Bullying affects more than just the victim
Original post made on Jan 21, 2013
Read the full story here Web Link posted Thursday, January 17, 2013, 5:25 PM
on Jan 21, 2013 at 3:19 pm
Bullying either by student to student of by teacher to student is rampant. When parents try an do something they are most often met with the "kids will be kids" response. Schools are required to make an active intervention and protect the child no matter what. If you are hitting a dead end as a parent or a student let someone outside the school know about it. To get things done you often have to hold those responsible feet to the fire. Contacting the press can be invaluable as schools hate negative publicity.
on Jan 21, 2013 at 3:56 pm
I would second Bill's motion, and add that the School Board has ultimate responsibility for ensuring the proper implementation of District policies, including those specifically against bullying. Here is the SRVUSD webpage on Board meetings: Web Link
To summarize it, they meet twice a month, on Tuesday evenings, and each session sets aside a time for public comments, limited to 3 minutes each. You can say a Lot in three minutes, ask them to follow-up and commit to attending the next x meetings until they do.
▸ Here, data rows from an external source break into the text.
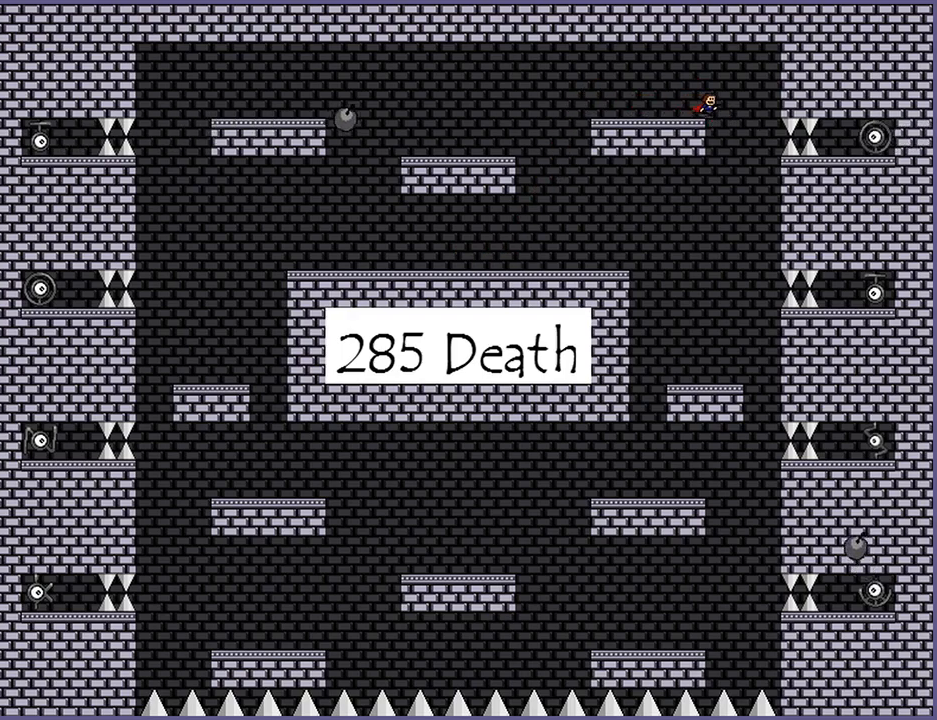
{"keys": ["z"], "events": [[60, "right", "up"], [500, "z", "down"]]}
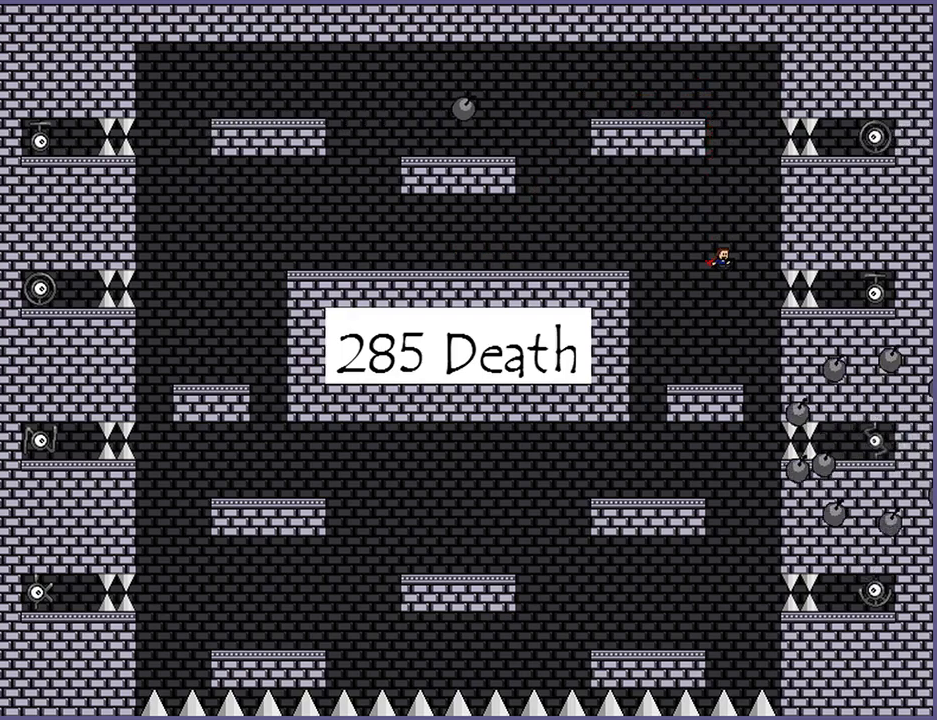
{"keys": ["left", "shift_l"], "events": [[20, "z", "up"], [80, "z", "down"], [160, "z", "up"], [200, "left", "down"], [200, "shift_l", "down"]]}
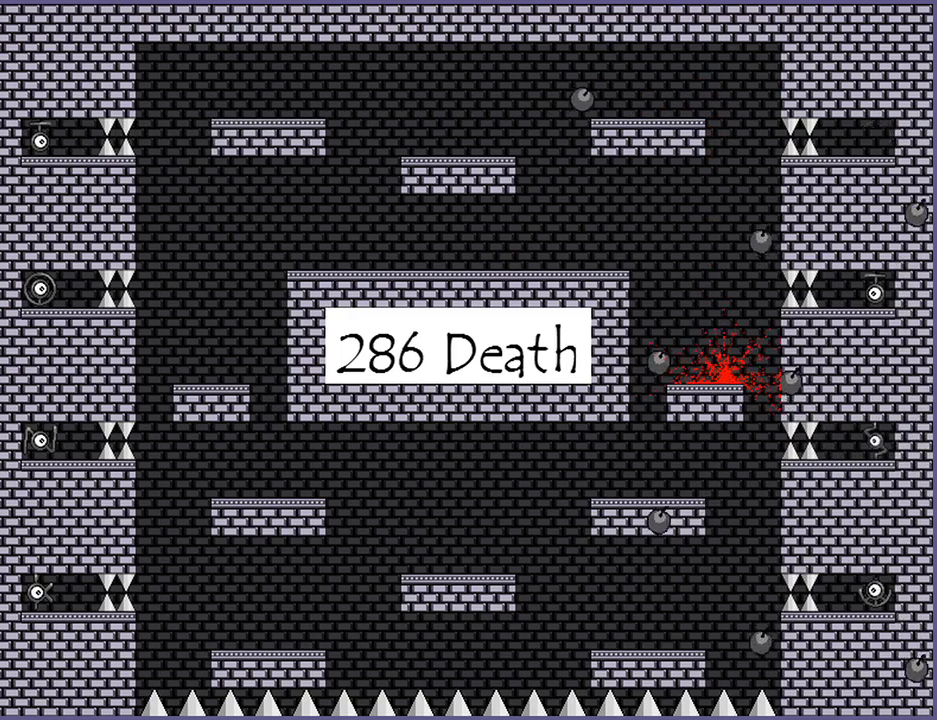
{"keys": ["right"], "events": [[20, "shift_l", "up"], [100, "left", "up"], [260, "r", "down"], [300, "r", "up"], [360, "right", "down"]]}
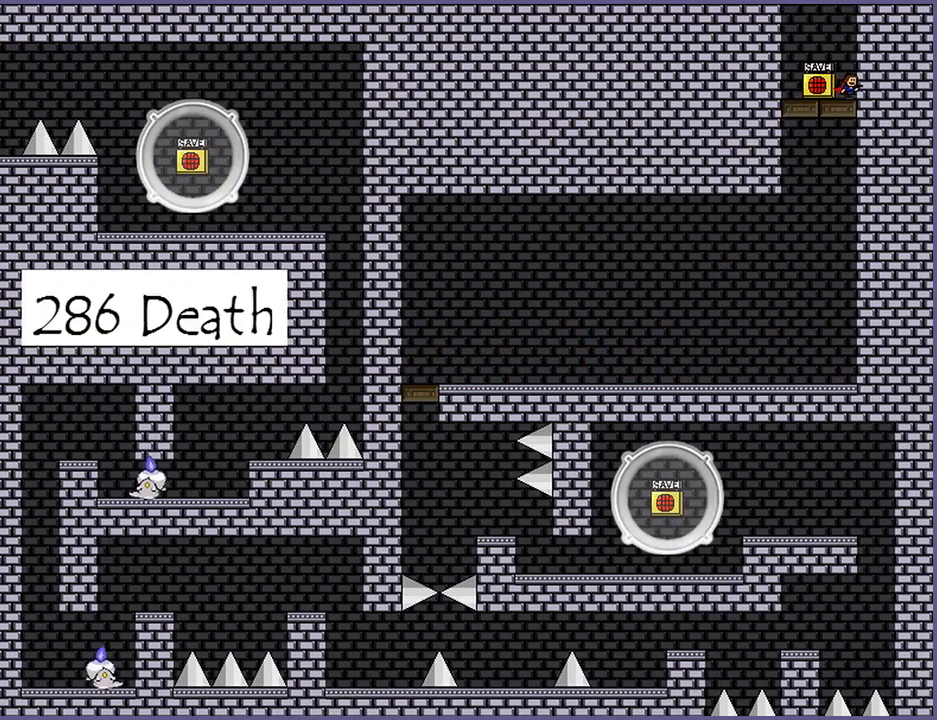
{"keys": ["shift_l"], "events": [[320, "shift_l", "down"], [340, "right", "up"]]}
I am not suggesting that they would intentionally blow-you-off; I am suggesting that the "squeaking wheel" adage is true. Here are the meetings for the rest of the school year:
January 29, 2013
February 12, 2013
February 26, 2013
March 19, 2013
April 9, 2013
April 23, 2013
May 7, 2013
May 21, 2013
June 4, 2013
June 25, 2013
(... and while you're there, please ask whether they implemented those policies with affirmative, age-appropriate activities, as they intended back in 2010, to foster a positive learning environment in which all participants may thrive -- thanks!)
on Jan 22, 2013 at 6:48 pm
When my son was a Charlotte Wood student and was being bullied, the current administration mentioned that they were starting a student ambassador program to help with the issue. It wasn't going to start until after he left, but I have often wondered if it got off the ground. He was bullied in elementary school, middle school and the first couple of years of high school. It was awful to drop him off in the morning knowing I couldn't protect him. I so feel for parents who are in this situation now, and I appreciate Tom for his suggestions. If enough parents attend these meetings, you would not only be able to speak about your concerns, but you would meet other parents with the same concerns in the process. You might even find new friends for your kids, and ending isolation is a great way to discourage bullies.
If it is any consolation, my son finally started making friends in high school, and is now a very compassionate and well adjusted adult. The best of luck to the parents and kids who are dealing with this now.